15 August 2007 Solemnity of the Assumption of Mary
Revelations 11:19, 12:1-6, 10ab; 1 Cor 15, 20-27; Luke 1, 39-56
Let me first explain the celebration today. For Catholics, the Assumption of Mary flows immediately from the belief in her Immaculate Conception. First of all, we believe that death is the consequence of our sins. In his letter to the Romans (6:23), Paul said, “For the wages of sin is death, but the gift of God is eternal life in Christ Jesus our Lord.” Since death and sin are the fruits of Satan, thus Mary’s freedom from the original sin of Adam frees her from the consequences of sin also: death. The second reading verifies this: “For just as in Adam all die, so too in Christ shall all be brought to life.” Since she would not experience death like us, then her assumption to heaven is thus a result of God’s gift.
Second, the Immaculate Conception is a belief that through God’s grace, Mary was conceived without sin. If Mary was conceived without sin, then she would not experience death --- like us. Her assumption into heaven is thus a result from this freedom from sin: immediate union of her whole being with Her Son is given her at the end of her life. From the apocryphal treatise, De Obitu S. Dominae, in the 4th-5th century, the Assumption of Mary has been celebrated. In November 1, 1950, Pope Pius XII declared infallibly ex cathedra: “Mary, having completed the course of her earthly life, was assumed body and soul to heavenly glory.”
We do not know the exact time, date and manner of how she died. The same thing with Our Lord. December 25 is not exactly the birth date of Christ. But what then do we celebrate? We celebrate the belief that Mary was assumed into heaven; as well as on December 25 we celebrate the truth that Jesus was born on earth. It is like this: My mom’s birth date is January 24, but when it falls on a weekday, we celebrate it not on the day itself, but on the nearest Sunday. The essence of the celebration is still present.

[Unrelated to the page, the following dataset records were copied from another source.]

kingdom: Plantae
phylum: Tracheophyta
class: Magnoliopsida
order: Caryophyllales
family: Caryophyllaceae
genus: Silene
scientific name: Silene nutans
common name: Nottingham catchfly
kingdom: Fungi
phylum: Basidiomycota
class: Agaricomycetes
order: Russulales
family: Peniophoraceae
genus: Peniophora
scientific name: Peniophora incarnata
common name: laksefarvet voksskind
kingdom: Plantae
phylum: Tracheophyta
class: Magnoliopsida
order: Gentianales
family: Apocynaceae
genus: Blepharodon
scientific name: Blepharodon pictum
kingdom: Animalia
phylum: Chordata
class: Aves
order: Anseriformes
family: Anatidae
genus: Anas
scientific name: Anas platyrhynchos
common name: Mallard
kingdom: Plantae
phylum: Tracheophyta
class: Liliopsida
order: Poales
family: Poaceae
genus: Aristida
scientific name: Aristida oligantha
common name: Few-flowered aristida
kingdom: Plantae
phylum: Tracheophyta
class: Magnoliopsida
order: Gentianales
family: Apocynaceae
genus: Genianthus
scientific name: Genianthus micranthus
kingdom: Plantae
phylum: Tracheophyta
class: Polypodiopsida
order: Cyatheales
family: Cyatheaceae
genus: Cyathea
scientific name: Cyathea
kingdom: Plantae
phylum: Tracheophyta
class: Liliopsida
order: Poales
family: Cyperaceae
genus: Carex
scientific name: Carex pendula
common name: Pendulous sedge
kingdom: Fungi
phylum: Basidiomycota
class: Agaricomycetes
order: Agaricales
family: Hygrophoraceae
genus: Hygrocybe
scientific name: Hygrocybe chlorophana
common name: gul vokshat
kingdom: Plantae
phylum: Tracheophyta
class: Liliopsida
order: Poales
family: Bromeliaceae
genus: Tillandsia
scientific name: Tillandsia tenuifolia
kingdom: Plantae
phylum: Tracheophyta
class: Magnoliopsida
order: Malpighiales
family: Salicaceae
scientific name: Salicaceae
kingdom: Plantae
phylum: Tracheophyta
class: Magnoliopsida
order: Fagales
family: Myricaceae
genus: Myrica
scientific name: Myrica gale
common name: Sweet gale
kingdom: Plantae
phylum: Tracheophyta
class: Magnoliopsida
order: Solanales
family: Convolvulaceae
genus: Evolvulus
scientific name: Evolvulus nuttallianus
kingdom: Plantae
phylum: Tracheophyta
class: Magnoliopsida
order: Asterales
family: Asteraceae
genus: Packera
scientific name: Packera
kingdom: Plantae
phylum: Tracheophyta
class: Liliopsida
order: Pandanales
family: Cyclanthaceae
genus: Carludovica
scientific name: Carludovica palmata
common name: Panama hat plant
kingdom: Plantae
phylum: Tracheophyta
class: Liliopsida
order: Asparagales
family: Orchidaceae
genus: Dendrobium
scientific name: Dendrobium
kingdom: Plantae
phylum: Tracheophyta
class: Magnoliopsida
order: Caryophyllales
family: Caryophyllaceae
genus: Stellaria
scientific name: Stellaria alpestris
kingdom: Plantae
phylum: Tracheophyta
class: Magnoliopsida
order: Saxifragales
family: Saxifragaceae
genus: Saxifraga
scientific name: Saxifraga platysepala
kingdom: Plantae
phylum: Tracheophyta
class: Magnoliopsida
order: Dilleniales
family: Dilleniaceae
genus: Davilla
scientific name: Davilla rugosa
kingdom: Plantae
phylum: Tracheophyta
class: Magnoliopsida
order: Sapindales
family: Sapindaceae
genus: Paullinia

Let us reflect on a certain aspect of the Assumption. The belief on the Assumption of Mary gives us a sense of our destiny. Through the grace of God, all those who are obedient and faithful to God will also be united with Him like her. We were meant to be united with God. To us, death is not an end or extinction but a transition to a better life. And second, Mary becomes an example to be imitated. If a human being, like Mary, is able to be faithful and obedient to the will of God, so can you and I. The life of the ‘cloud of witnesses’ (the saints) is evidence to this belief. The lives of many of the faithful who believed in the Assumption are testimonies of this. You get to see the truth in the lives of people. Just as the truth of love, which cannot be empirically tested, is verified by the lives of lovers.
Does your life attest to a truth? If you were asked to give a statement that would embody your life, what would it be? For example, some people adhere to the truth that “Family is first.” So, in conflicting schedules, they decide in favor of family time. They put primacy over coming to Sunday mass with the family, dinner together at home and finding time to pray together. They mark with a special celebration important events like birthdays and anniversaries.
Similarly, what truth in our faith do you live by?